Unified Primitive Container Types

blakejohnson commented 1 year ago

Comments due on this by EOD today.

blakejohnson commented 1 year ago

I guess maybe what my disconnect is that this is treating both the sampler and estimator as something you would want to potentially swap between, but in practice I don't think there is a use case for that. They're too unique in their usage to facilitate that in a generic way.

Ian's example of qiskit-experiments is already a case where we'd like to accept user workloads that consist of either sampler or estimator calls. With this proposal, we at least have some very basic assumptions of how to execute those workloads. The basic promises are:

primitives have a run method
primitives operate on Tasks.
primitives return Sequence[TaskResult].

The proposal here seems to provide nice functionality to facilitate dispatch on the specific types of TaskResult in order to write generic code.

ihincks commented 1 year ago

To me it feels like extra class heirarchy and inheritance

Note that this RFC doesn't actually call for any new classes or inheritance, it just calls for 3 new methods on the BasePrimitive, which already exists and is inherited from. I've heard the argument before, I forget from whom, that BasePrimitive doesn't actually exist to be a common structural abstraction, but rather to avoid code duplication of common features. I'm not sure I totally understand the distinction being made in that perspective, but in any case, I imagine it could be argued that result_type(cls, task: In) is doing the same thing.

ihincks commented 1 year ago

my disconnect is that this is treating both the sampler and estimator as something you would want to potentially swap between, but in practice I don't think there is a use case for that

In case it helps, any particular algorithm or experiment certainly can't swap between the two of them without, if even possible at all, a re-implementation. However, application frameworks built on top of the primitives may wish to reason about the primitives more abstractly without explicitly enumerating them, or talking about their inputs as union types of various signatures.

mtreinish commented 1 year ago

To me it feels like extra class heirarchy and inheritance

Note that this RFC doesn't actually call for any new classes or inheritance, it just calls for 3 new methods on the BasePrimitive, which already exists and is inherited from. I've heard the argument before, I forget from whom, that BasePrimitive doesn't actually exist to be a common structural abstraction, but rather to avoid code duplication of common features. I'm not sure I totally understand the distinction being made in that perspective, but in any case, I imagine it could be argued that result_type(cls, task: In) is doing the same thing.

It does implicitly mean new classes, because of #51 going to a new v2 version and also the proposed BasePrimitive here also would need to be done in a new v2 base class. The changes proposed here are incompatible with the existing BasePrimitive class and would cause issues with the current primitives interface. That being said from my perspective the existing BasePrimitive class doesn't actually provide any value, for the same reasons I outlined above. The methods that exist on it could easily have been handled as standalone validation functions, and IMO that would have been a cleaner interface.

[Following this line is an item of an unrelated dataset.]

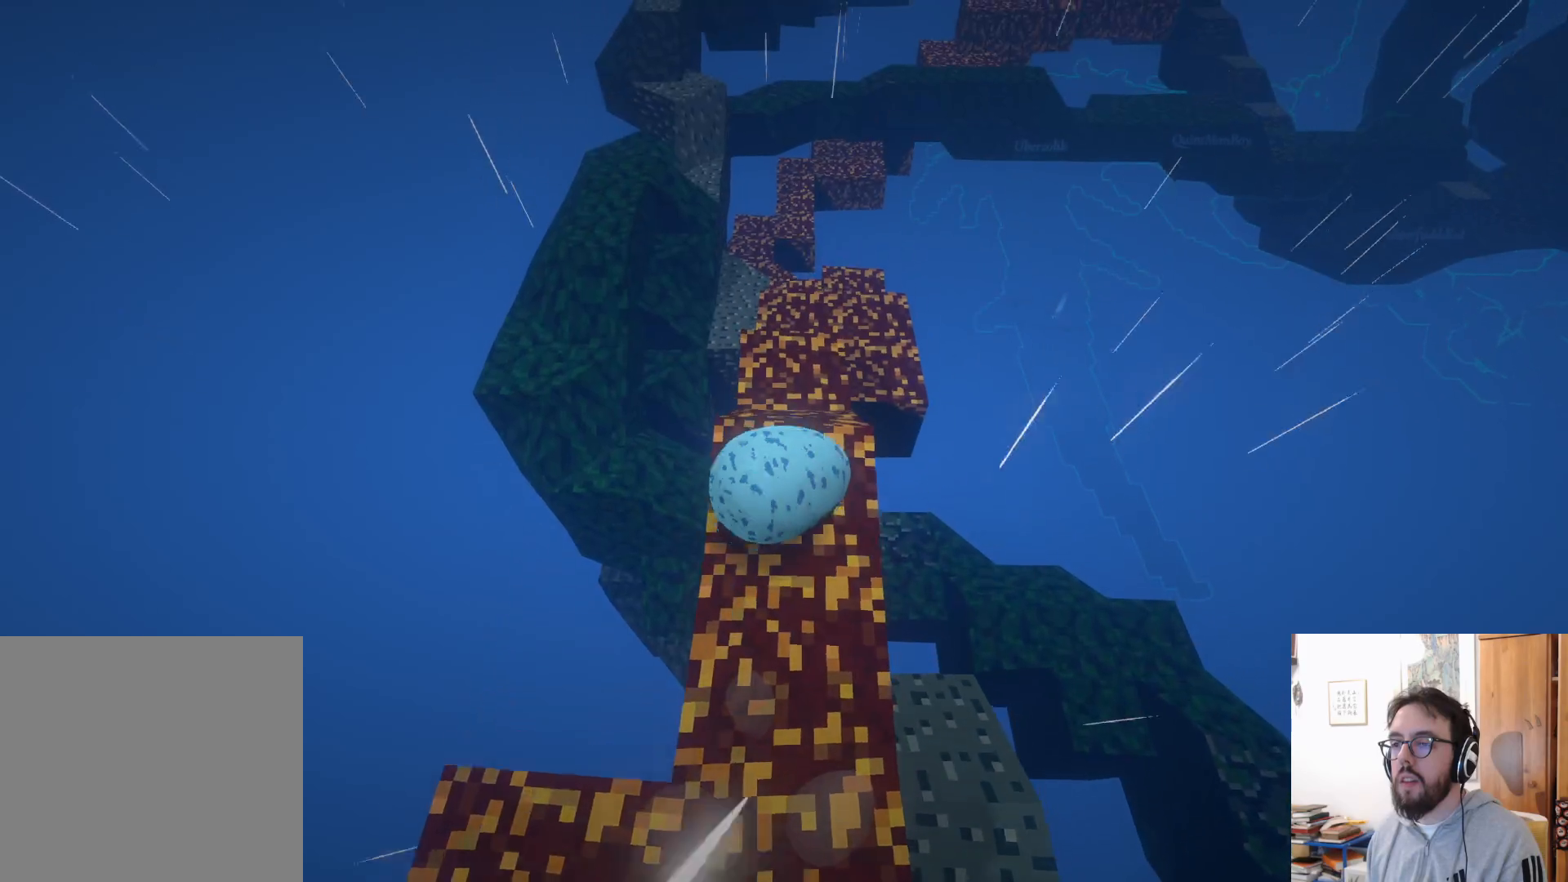
{"dt_ms": 500, "buttons": [], "left_stick": "center", "right_stick": "down-left", "events": [[117, "left_stick", "up"], [467, "left_stick", "center"], [483, "right_stick", "down-left"]]}
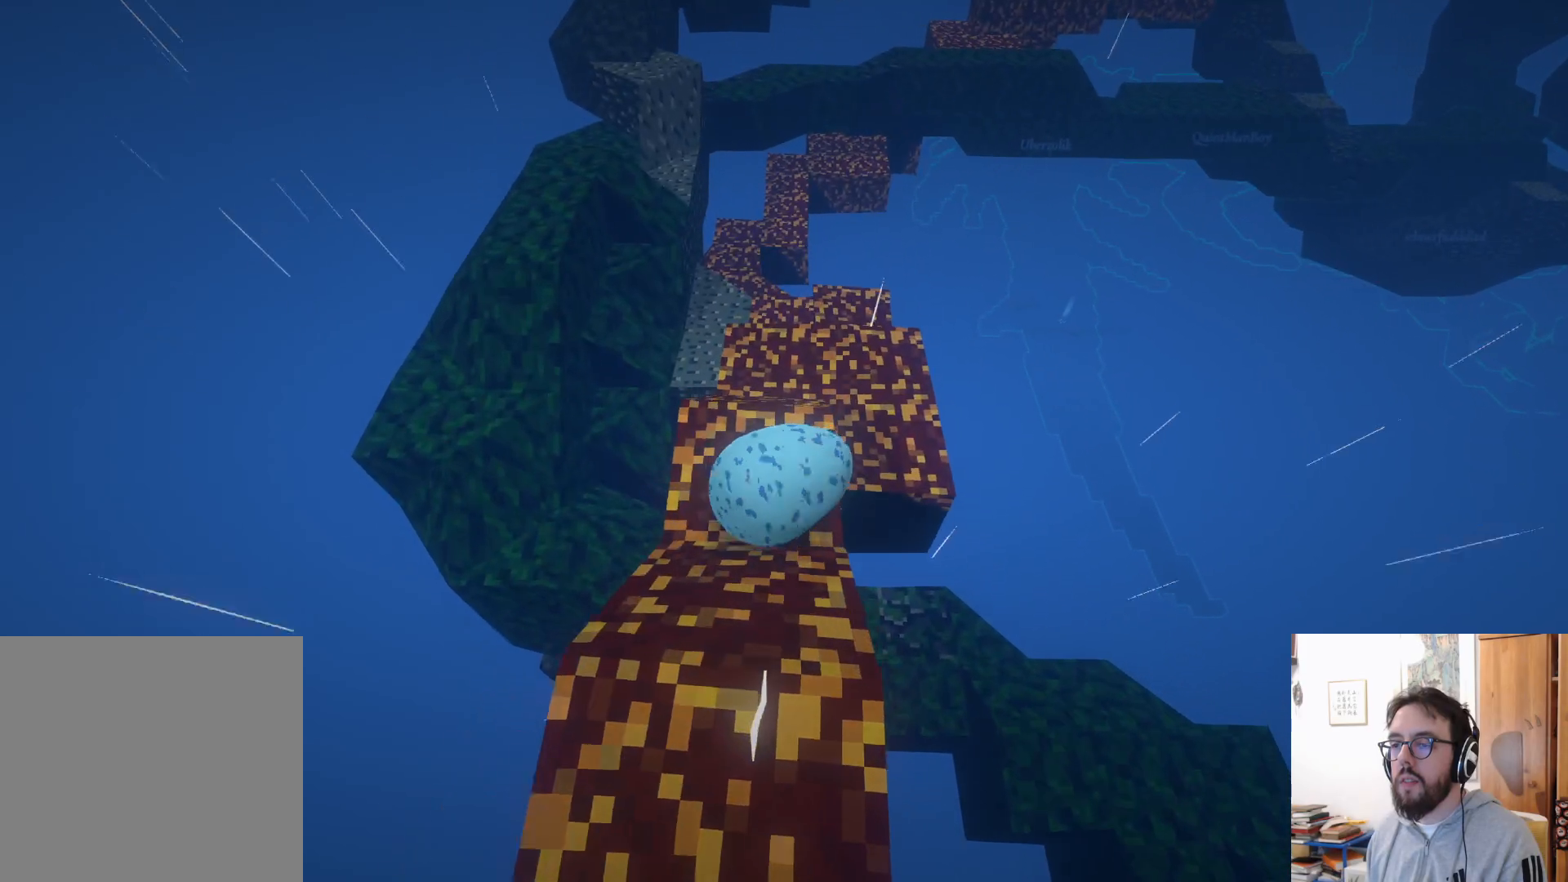
{"dt_ms": 1000, "buttons": [], "left_stick": "up", "right_stick": "down-left"}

jakelishman commented 1 year ago

TaskResult doesn't actually contain anything concrete in its interface after unwrapping the first abstract level - "DataBundle, metadata and any helper methods" have no concrete items or usable behaviour defined - so at the level of BasePrimitive, that's an opaque object. Similarly, Task is nearly completely opaque (and requiring that there's a circuits field typed QuantumCircuit feels like it could cause problems for interface expansions, like accepting OQ3 / a handle to a manually saved compiled circuit). Both give the impression of applying structure, but on those fronts, this RFC is only splitting one opaque object into three for TaskResult; the semantics of the inner objects remain opaque for abstract use. The result_type and _output_fields methods give a way to programmatically find the names of defined fields, but cannot specify what those fields actually mean and how they can be used, so any user of them must already be dispatching to something that is subclass aware. It's not clear to me that they have an abstract use, so I'd be concerned about including them in an interface.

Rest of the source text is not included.